Mask lithography of 2D fluorescent magneto-photonic microstructures for biomedical and quantum applications

The use of microrobotics in biological systems has attracted much attention due to its diverse functionality and controllable motion. Combining magneto-polymer nanocomposite with fluorescent nanoparticles provides new potentials for micro-machining in biomedicine. Due to their contact-free, remote controllable, and biocompatible properties, iron oxide (Fe₃O₄) nanoparticles have been widely used in magnetic resonance imaging (MRI), cell targeting, and drug delivery, and are considered to be an attractive option in further development of micro- scale systems.

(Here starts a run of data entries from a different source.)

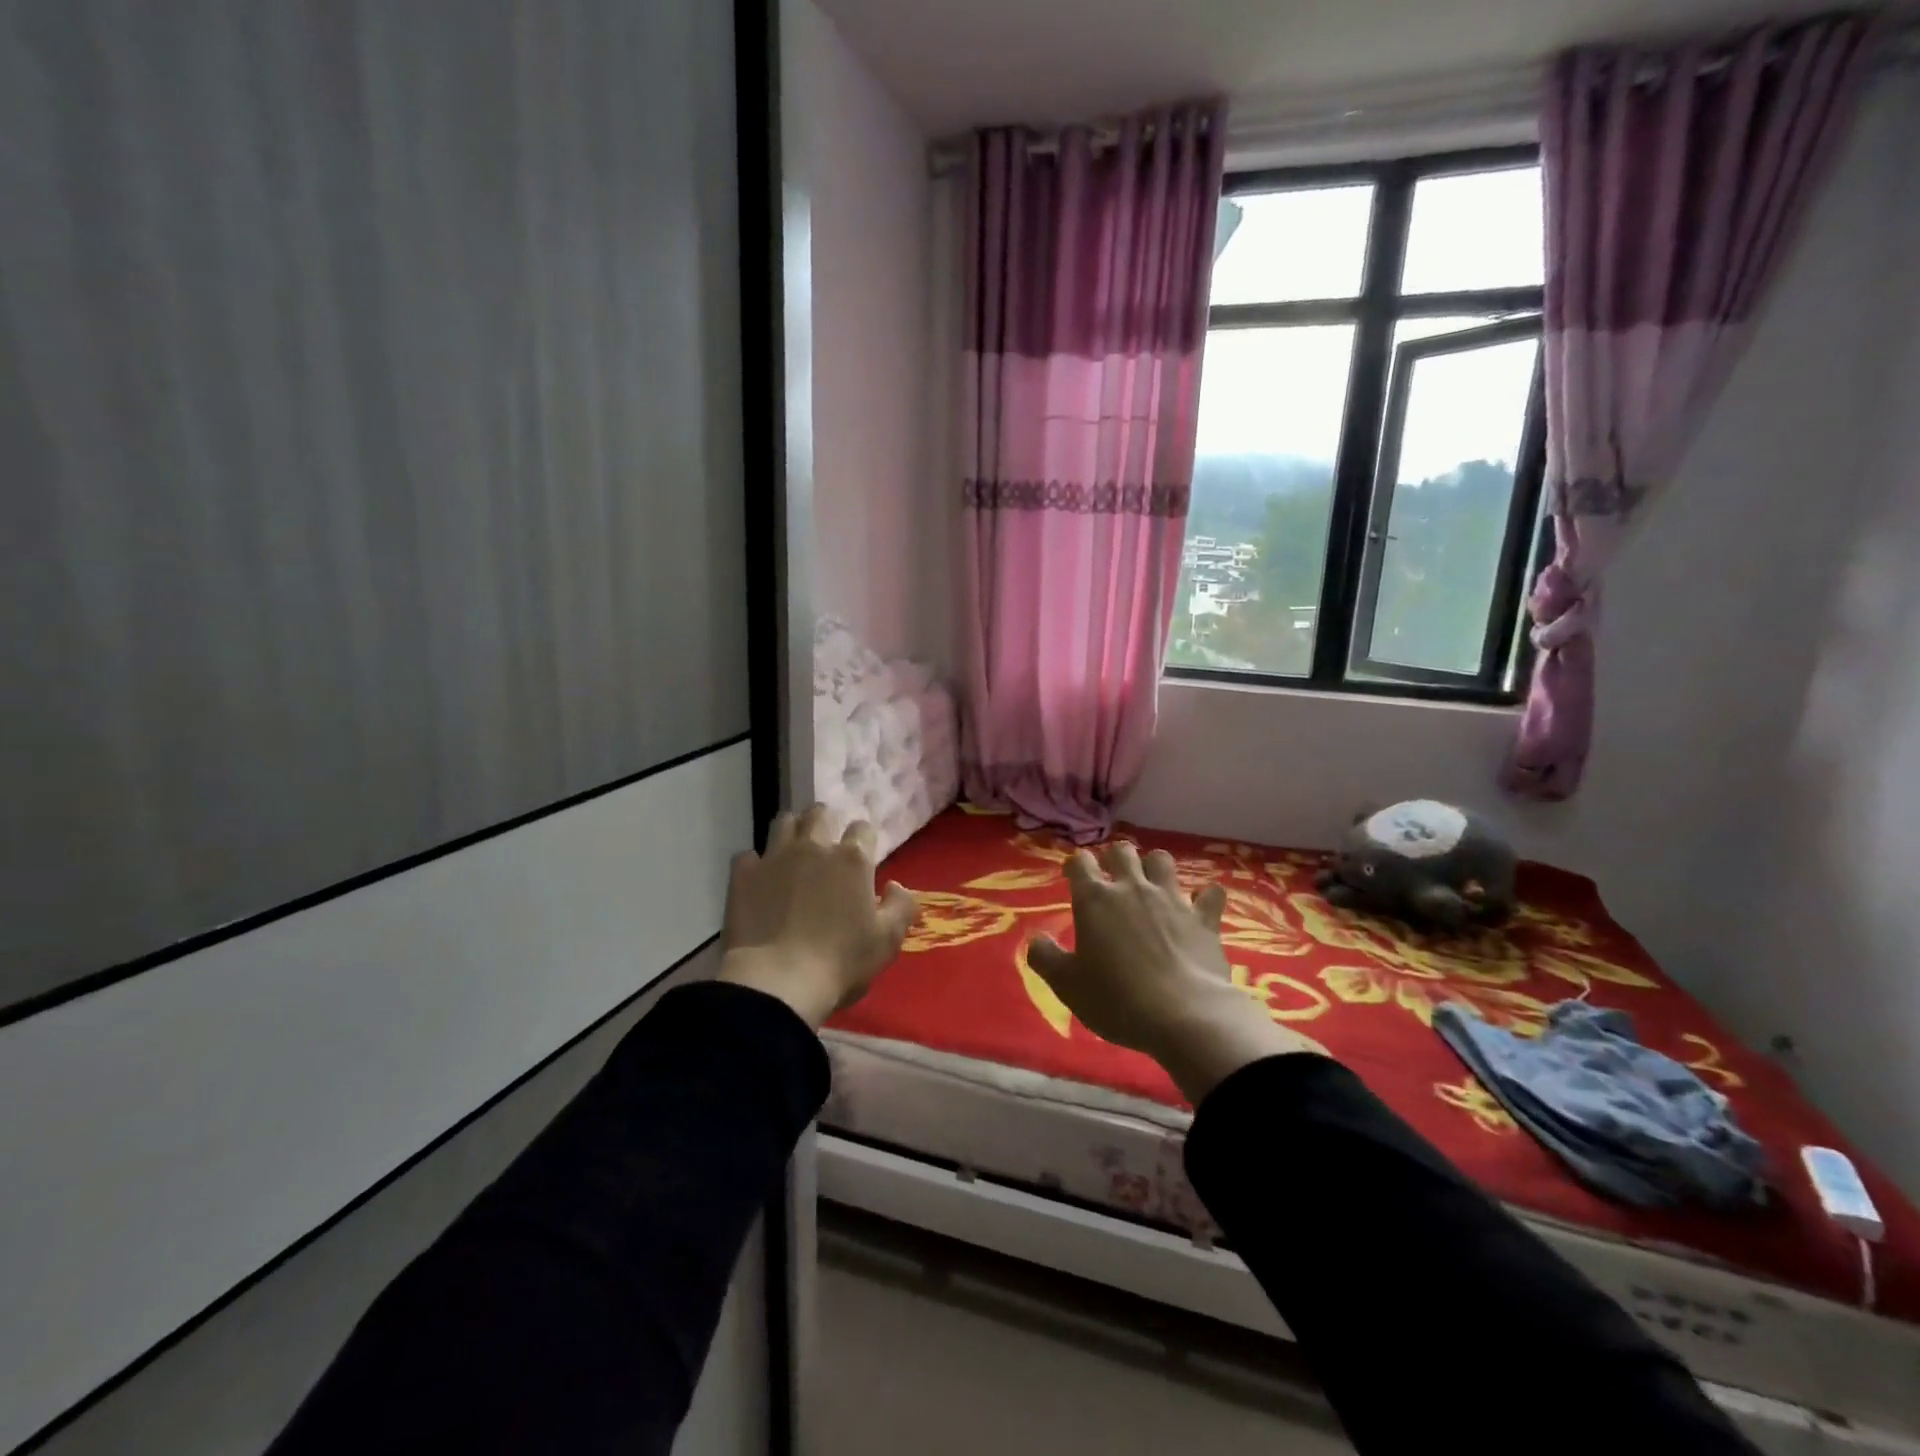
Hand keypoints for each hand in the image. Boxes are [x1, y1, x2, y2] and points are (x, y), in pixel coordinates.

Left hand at [716, 804, 916, 1028]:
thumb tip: (895, 885)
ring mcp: (775, 857)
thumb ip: (901, 906)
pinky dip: (756, 864)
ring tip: (794, 853)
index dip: (865, 839)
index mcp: (852, 859)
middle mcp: (814, 847)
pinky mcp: (743, 875)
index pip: (863, 828)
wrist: (777, 982)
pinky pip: (748, 855)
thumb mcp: (888, 940)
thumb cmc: (841, 962)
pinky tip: (760, 881)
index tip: (863, 857)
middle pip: (820, 813)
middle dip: (826, 823)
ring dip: (792, 831)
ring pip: (784, 822)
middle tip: (826, 846)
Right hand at [1027, 843, 1324, 1103]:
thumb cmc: (1117, 999)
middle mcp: (1133, 888)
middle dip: (1114, 858)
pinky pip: (1209, 894)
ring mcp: (1172, 899)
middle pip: (1122, 850)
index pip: (1080, 861)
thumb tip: (1036, 940)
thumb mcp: (1067, 985)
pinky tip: (1199, 907)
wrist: (1185, 1015)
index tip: (1072, 877)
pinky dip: (1204, 897)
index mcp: (1095, 899)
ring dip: (1154, 867)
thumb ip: (1045, 958)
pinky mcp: (1204, 918)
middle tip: (1111, 877)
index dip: (1075, 865)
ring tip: (1151, 884)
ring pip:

The fluorescent properties and high photo-stability of semiconductor nanocrystal quantum dots (QDs) have also shown great potential for bio and quantum applications. This work explores the fabrication and manipulation of bimodel fluorescent-magnetic microstructures on a new photo-patternable composite consisting of colloidal semiconductor nanocrystal QDs (CdSe/CdS), superparamagnetic magnetite nanoparticles (Fe₃O₄), and a commercial SU-8 photoresist. Using a mask optical lithography technique, we fabricated 2D microstructures of various shapes and demonstrated their strong response to an externally applied magnetic field. Linear, rotational, and spinning movements are presented. Photo-radiation fluorescent checking was used to map the location of the QDs within the microstructures and strong fluorescent emitters were characterized. Combining Fe₃O₄ nanoparticles, QDs, and SU-8 polymer into a single complex microstructure contributes to a wide range of applications in biomedicine such as biological-labeling, in vivo cargo transportation, and micro-machining, as well as perspectives in quantum technology.